Active namespace is "kube-system".
When printing logs we can notice that the ETCD cluster is in an unhealthy state.
❯ kubectl logs etcd-vm0101
{"level":"warn","ts":"2023-02-17T19:45:58.284Z","caller":"rafthttp/probing_status.go:68","msg":"prober detected unhealthy status","round-tripper-name":"ROUND_TRIPPER_RAFT_MESSAGE","remote-peer-id":"d2081a5648ccdb79","rtt":"18.802473ms","error":"dial tcp 192.168.111.98:2380: connect: no route to host"}
It is because the Kubernetes control plane node was not removed from the ETCD member list.
I do not have etcdctl installed locally, so I am going to get into the ETCD Pod.
❯ kubectl exec -it etcd-vm0101 -- sh
sh-5.1#
Now we are attached to the Pod. Let's list members.
sh-5.1# ETCDCTL_API=3 etcdctl --endpoints=https://127.0.0.1:2379 --cacert=/etc/kubernetes/pki/etcd/ca.crt --cert=/etc/kubernetes/pki/etcd/peer.crt --key=/etc/kubernetes/pki/etcd/peer.key member list
21ca2dd1554d7b75, started, vm0101, https://192.168.111.97:2380, https://192.168.111.97:2379, false
d2081a5648ccdb79, started, vm0301, https://192.168.111.98:2380, https://192.168.111.98:2379, false
e613fe6e1ce9fe8f, started, vm0201, https://192.168.111.103:2380, https://192.168.111.103:2379, false
We can see that vm0301
still exists on the list. It's high time to remove it.
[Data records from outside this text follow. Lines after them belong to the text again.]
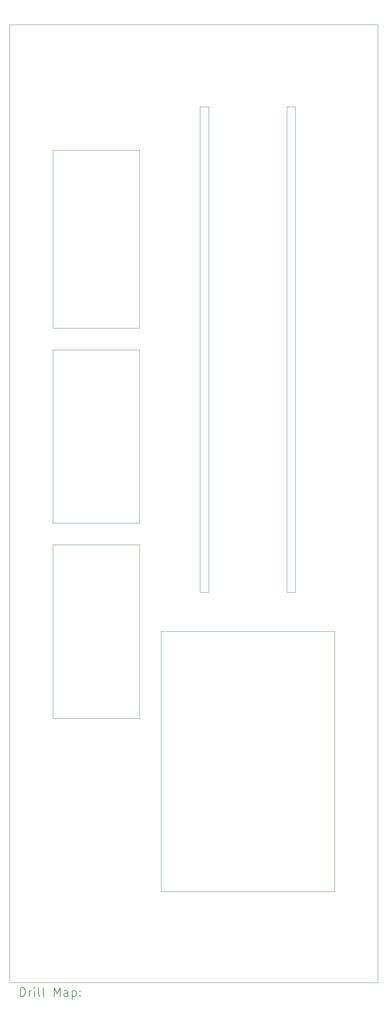
<source format=gbr>
%TF.GenerationSoftware,KiCad,Pcbnew,7.0.5*%
%TF.CreationDate,2023-07-03T18:51:50+02:00*%
%TF.ProjectId,Master_Board_panel,4d617374-6572-45f4-926f-6172645f7061,rev?*%
%TF.SameCoordinates,Original*%
%TF.FileFunction,Drillmap*%
%TF.FilePolarity,Positive*%
%FSLAX45Y45*%
G04 Gerber Fmt 4.5, Leading zero omitted, Abs format (unit mm)*
G04 Created by KiCad (PCBNEW 7.0.5) date 2023-07-03 18:51:50*
%MOMM*%
%LPD*%
G01*
G04 APERTURE LIST*
%ADD10C,0.100000*%
%ADD11C,0.200000*%
G04 APERTURE END LIST*
D10*
X10400000Y-2400000D02*
X10600000Y-2400000D01*
X10600000Y-13600000D01*
X10400000Y-13600000D01*
X10400000Y-2400000D01*
X5000000Y-3400000D02*
X7000000Y-3400000D01*
X7000000Y-7500000D01*
X5000000Y-7500000D01*
X5000000Y-3400000D01*
X7500000Y-14500000D02*
X11500000Y-14500000D01*
X11500000Y-20500000D01*
X7500000Y-20500000D01*
X7500000Y-14500000D01*
X8400000Y-2400000D02*
X8600000Y-2400000D01*
X8600000Y-13600000D01*
X8400000Y-13600000D01*
X8400000Y-2400000D01*
X4000000Y-500000D02*
X12500000Y-500000D01*
X12500000Y-22600000D01*
X4000000Y-22600000D01*
X4000000Y-500000D01*
X5000000Y-8000000D02*
X7000000Y-8000000D01*
X7000000Y-12000000D01*
X5000000Y-12000000D01*
X5000000Y-8000000D01*
X5000000Y-12500000D02*
X7000000Y-12500000D01*
X7000000Y-16500000D01*
X5000000Y-16500000D01*
X5000000Y-12500000D01*
D11*
X4255777Y-22916484D02*
X4255777Y-22716484D01*
X4255777Y-22716484D02*
X4303396Y-22716484D01*
X4303396Y-22716484D02*
X4331967Y-22726008D01*
X4331967Y-22726008D02*
X4351015Y-22745055D01*
X4351015Y-22745055D02*
X4360539Y-22764103D01*
X4360539Y-22764103D02*
X4370063Y-22802198D01*
X4370063Y-22802198D02*
X4370063Y-22830769D01*
X4370063Y-22830769D02*
X4360539Y-22868865D01*
X4360539Y-22868865D02*
X4351015Y-22887912D01*
X4351015Y-22887912D02*
X4331967Y-22906960D01*
X4331967Y-22906960D02*
X4303396Y-22916484D01*
X4303396Y-22916484D02*
X4255777Y-22916484D01*
X4455777Y-22916484D02*
X4455777Y-22783150D01*
X4455777Y-22821246D02*
X4465301Y-22802198D01*
X4465301Y-22802198D02*
X4474824Y-22792674D01*
X4474824Y-22792674D02*
X4493872Y-22783150D01*
X4493872Y-22783150D02*
X4512920Y-22783150D01*
X4579586Y-22916484D02*
X4579586Y-22783150D01*
X4579586Y-22716484D02*
X4570063Y-22726008D01*
X4570063Y-22726008D02*
X4579586Y-22735531D01*
X4579586Y-22735531D02*
X4589110Y-22726008D01*
X4589110Y-22726008D02*
X4579586Y-22716484D01*
X4579586Y-22716484D02*
X4579586Y-22735531D01*
X4703396Y-22916484D02*
X4684348Y-22906960D01*
X4684348Y-22906960D02*
X4674824Y-22887912D01*
X4674824Y-22887912D02*
X4674824Y-22716484D01*
X4808158Y-22916484D02*
X4789110Y-22906960D01*
X4789110Y-22906960D02*
X4779586Y-22887912D01*
X4779586Y-22887912D02*
X4779586Y-22716484D01*
X5036729Y-22916484D02*
X5036729Y-22716484D01*
X5036729Y-22716484D02*
X5103396Y-22859341D01*
X5103396Y-22859341D02*
X5170063Y-22716484D01*
X5170063Y-22716484D02*
X5170063Y-22916484D01*
X5351015Y-22916484D02*
X5351015Y-22811722D01*
X5351015Y-22811722D02*
X5341491Y-22792674D01*
X5341491Y-22792674D02*
X5322444Y-22783150D01*
X5322444Y-22783150D02*
X5284348Y-22783150D01*
X5284348Y-22783150D02*
X5265301Y-22792674D01*
X5351015Y-22906960D02*
X5331967Y-22916484D01*
X5331967Y-22916484D02*
X5284348Y-22916484D01*
X5284348Y-22916484D02*
X5265301Y-22906960D01*
X5265301Y-22906960D02*
X5255777Y-22887912D01*
X5255777Y-22887912D02*
X5255777Y-22868865D01*
X5255777Y-22868865D02*
X5265301Y-22849817D01*
X5265301Y-22849817D02*
X5284348Y-22840293D01*
X5284348Y-22840293D02*
X5331967Y-22840293D01*
X5331967Y-22840293D02*
X5351015Y-22830769D01*
X5446253Y-22783150D02*
X5446253Y-22983150D01*
X5446253Y-22792674D02*
X5465301Y-22783150D01*
X5465301Y-22783150D02*
X5503396Y-22783150D01*
X5503396Y-22783150D02*
X5522444Y-22792674D01*
X5522444Y-22792674D02*
X5531967Y-22802198D01*
X5531967Y-22802198D02*
X5541491Y-22821246D01*
X5541491Y-22821246D02*
X5541491Y-22878388D01*
X5541491Y-22878388D02*
X5531967Y-22897436D01*
X5531967Y-22897436D02*
X5522444Y-22906960D01*
X5522444Y-22906960D02*
X5503396Y-22916484D01*
X5503396Y-22916484D02*
X5465301Y-22916484D01*
X5465301Y-22916484D02*
X5446253Y-22906960D01*
X5627205Y-22897436D02*
X5636729Y-22906960D01*
X5636729Y-22906960D02*
X5627205Y-22916484D01*
X5627205Y-22916484D02*
X5617682Y-22906960D01*
X5617682Y-22906960D02*
X5627205Y-22897436D01*
X5627205Y-22897436D02*
X5627205Y-22916484D01*
X5627205Y-22792674D02*
X5636729Y-22802198D01*
X5636729Y-22802198D02*
X5627205Y-22811722D01*
X5627205Y-22811722D02*
X5617682Y-22802198D01*
X5617682Y-22802198D02*
X5627205Y-22792674D01*
X5627205Y-22792674D02*
X5627205Y-22811722D01*
M02*

</source>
sh-5.1# ETCDCTL_API=3 etcdctl --endpoints=https://127.0.0.1:2379 --cacert=/etc/kubernetes/pki/etcd/ca.crt --cert=/etc/kubernetes/pki/etcd/peer.crt --key=/etc/kubernetes/pki/etcd/peer.key member remove d2081a5648ccdb79
The ETCD cluster is healthy again!
Conclusion
Removing nodes from a Kubernetes cluster is not a that straightforward task. It has to be done with great caution. Doing it wrong may lead to data loss or even a whole cluster breakdown. In my case, it involved the reconfiguration of the storage engine before draining the nodes and making ETCD cluster healthy again afterward. Curing ETCD is crucial as it may prevent the addition of new control plane nodes in the future.